In the United States, which has ordered at least 300 million doses of AstraZeneca's vaccine, the regulatory process is at a standstill. The company said it would seek guidance from the Food and Drug Administration on whether it should formally submit its findings to apply for emergency authorization.

But Britain, which has ordered 100 million doses of the vaccine, is speeding down the regulatory path much more quickly.

That reflects its drug regulators' close observation of AstraZeneca's trials in Britain. After Oxford scientists discovered the dosing error months ago, Britain's medicines agency gave them the green light to continue, the university has said.

American and British regulators conduct their vaccine reviews differently, Ward said. American regulators ask vaccine makers for raw data, which the FDA reanalyzes to validate company results. Regulators in Britain and elsewhere in Europe rely more heavily on the companies' own reports, Ward said, though they reserve the right to verify their accuracy.

With hundreds of people still dying from the coronavirus each day in Britain and the country's hospitals under stress, Ward said any vaccine at AstraZeneca's level of effectiveness deserved strong consideration. It is inexpensive -- only a few dollars per dose -- and easy to mass produce. Unlike vaccines made by Pfizer and another American company, Moderna, AstraZeneca's can be stored for months in normal refrigerators.

And in using a viral vector to provoke an immune response to the coronavirus, the AstraZeneca vaccine relies on a technique with a longer track record than Pfizer's and Moderna's, both of which use a technology relying on sending genetic instructions through a molecule known as "messenger RNA."

"A vaccine doesn't need very, very, very high effectiveness in order to be useful in reducing the burden of disease, particularly more severe disease, and in relieving pressure on a backed-up health system," Ward said, noting that seasonal flu vaccines are useful even though they vary widely in their effectiveness.

Now that Britain has decided to leave the EU, the bloc's regulatory agency no longer relies on Britain to take the lead in assessing new medicines and vaccines, as it did for many years.
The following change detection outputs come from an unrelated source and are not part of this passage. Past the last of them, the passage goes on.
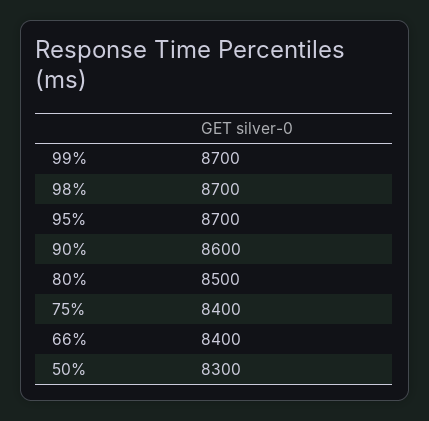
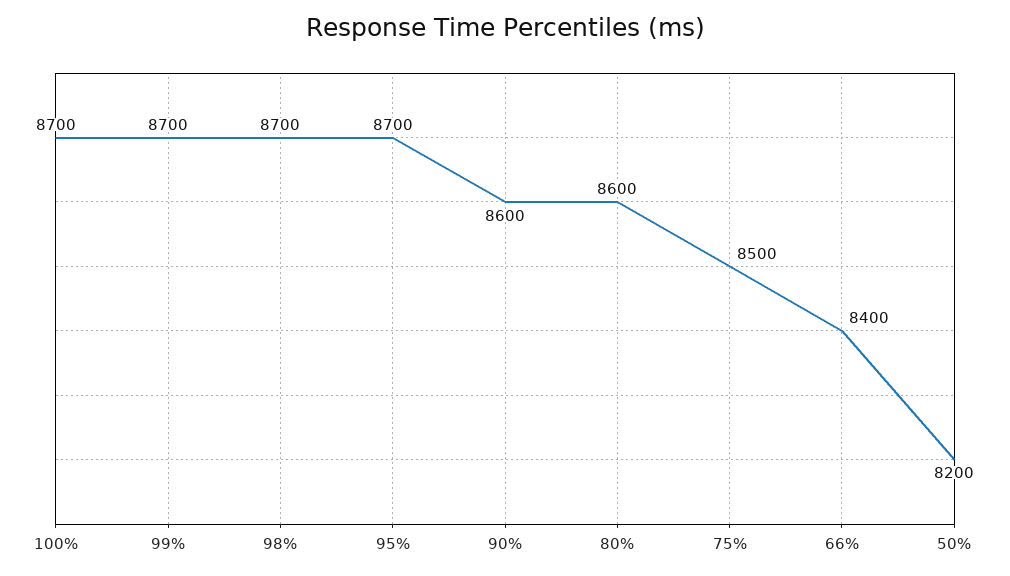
80%: 8500 -> 8600
75%: 8400 -> 8500
50%: 8300 -> 8200
100%: none -> 8700

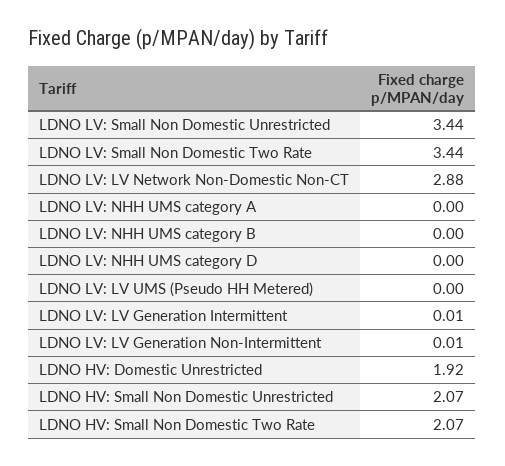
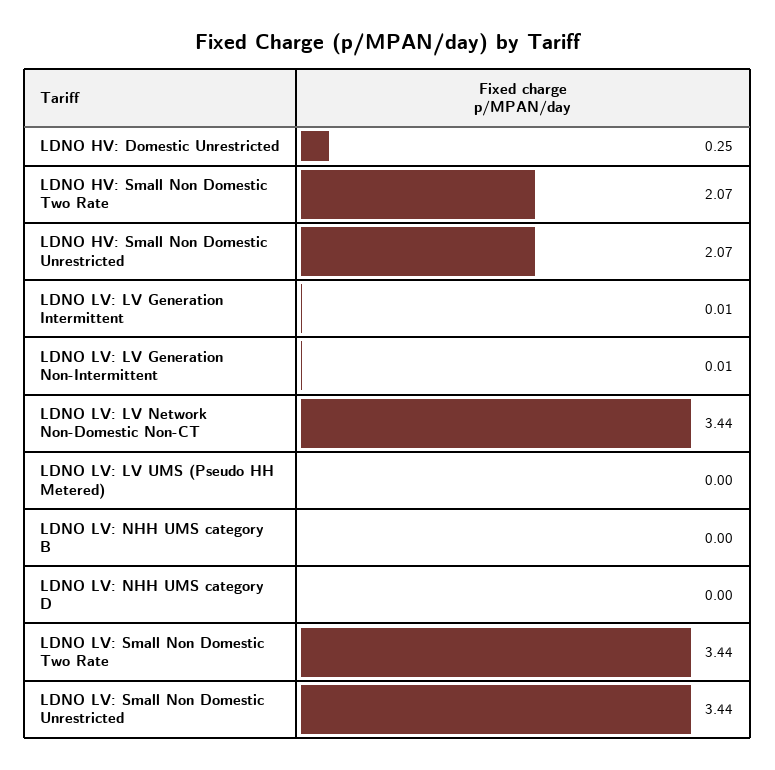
LDNO LV: LV Network Non-Domestic Non-CT: 2.88 -> 3.44
LDNO LV: NHH UMS category A: 0 -> none
LDNO HV: Domestic Unrestricted: 1.92 -> 0.25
But analysts said Britain's drug regulator remained a bellwether, making its rulings influential in Europe and elsewhere.

MILLIONS OF DOSES

For Britain, the decisions are crucial in part because the government has hedged its bets by preordering a total of 355 million doses of seven vaccine candidates, among the most ambitious hauls in the world.

"It's like having an array of weapons in your armory," said Gino Martini, chief scientist at the Royal Pharmaceutical Society.

It remains unclear when British regulators will decide on either Pfizer's or AstraZeneca's vaccine. With Moderna's vaccine unlikely to be available in Britain until at least the spring, the government has not formally requested an emergency assessment.

The agency said Friday that it would "rigorously assess the latest data," and that "the safety of the public will always come first."

Temporary approval of any vaccines in Britain will not limit their availability in the United States or other wealthy countries that have also ordered many millions of doses.

But scientists have stressed that it is essential for the public's faith in coronavirus vaccines that British regulators thoroughly vet questions about all the candidates, and especially AstraZeneca's, before giving temporary approval.

"I'm sure they're feeling the pressure like everybody else that if there's a chance of this making a difference, then they need to make a decision as soon as they can," Neil said.

"But the trouble is it's getting snarled up in a lot of financial competition and chest-beating about who's got the best vaccine. And the error in dosing raises awkward questions that need to be fully investigated."